_Consigne_. D'après le texte sur Lillie Devereux Blake, pourquoi ses prises de parole hors de New York ont-elles lieu surtout en été ? Expliquez-le en une à trois phrases.

═════ Texte de l'exercice ═════

Lillie Devereux Blake (nom de plume : Tiger Lily), née le à Raleigh, en Caroline du Nord, est une suffragette américaine, réformatrice des droits des femmes, militante de leur émancipation et écrivaine.

Biographie[modifier | modifier le code]

Durant sa jeunesse, Lillie Devereux Blake écrit plusieurs romans et des articles pour la presse. En 1869, elle s'intéresse activement au mouvement du droit de vote féminin et se consacre à faire avancer la législation, à organiser des conventions, des réunions publiques, à rédiger des articles et à faire occasionnellement des tournées de conférences. Femme de caractère et maîtresse de maison exigeante, elle s'organise pour que ses activités publiques n'interfèrent pas avec ses tâches domestiques. Ses prises de parole hors de New York se font majoritairement en été, lorsque sa famille est au loin. En 1872, elle publie un roman intitulé Fettered for Life, conçu pour montrer les nombreuses difficultés que rencontrent les femmes au travail. En 1873, elle effectue une demande auprès du Columbia College afin que les jeunes femmes soient accueillies comme les jeunes hommes, en présentant une classe d'étudiantes qualifiées pour entrer à l'université. L'agitation causée par cette initiative conduit à la création du Barnard College, faculté d'arts réservée aux femmes[2].

═════ Extraits enregistrés ═════

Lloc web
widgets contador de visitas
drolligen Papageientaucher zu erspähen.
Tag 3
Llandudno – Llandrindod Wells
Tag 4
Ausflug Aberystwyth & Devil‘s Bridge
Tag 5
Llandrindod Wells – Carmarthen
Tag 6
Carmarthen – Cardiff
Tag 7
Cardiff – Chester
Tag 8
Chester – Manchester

═════

_Votre réponse_. Maîtresse de maison exigeante, elle s'organise pour que ses activités publiques ne gênent pas ses tâches domestiques. Elle parle donc hors de New York surtout l'été, quand sa famille est au loin.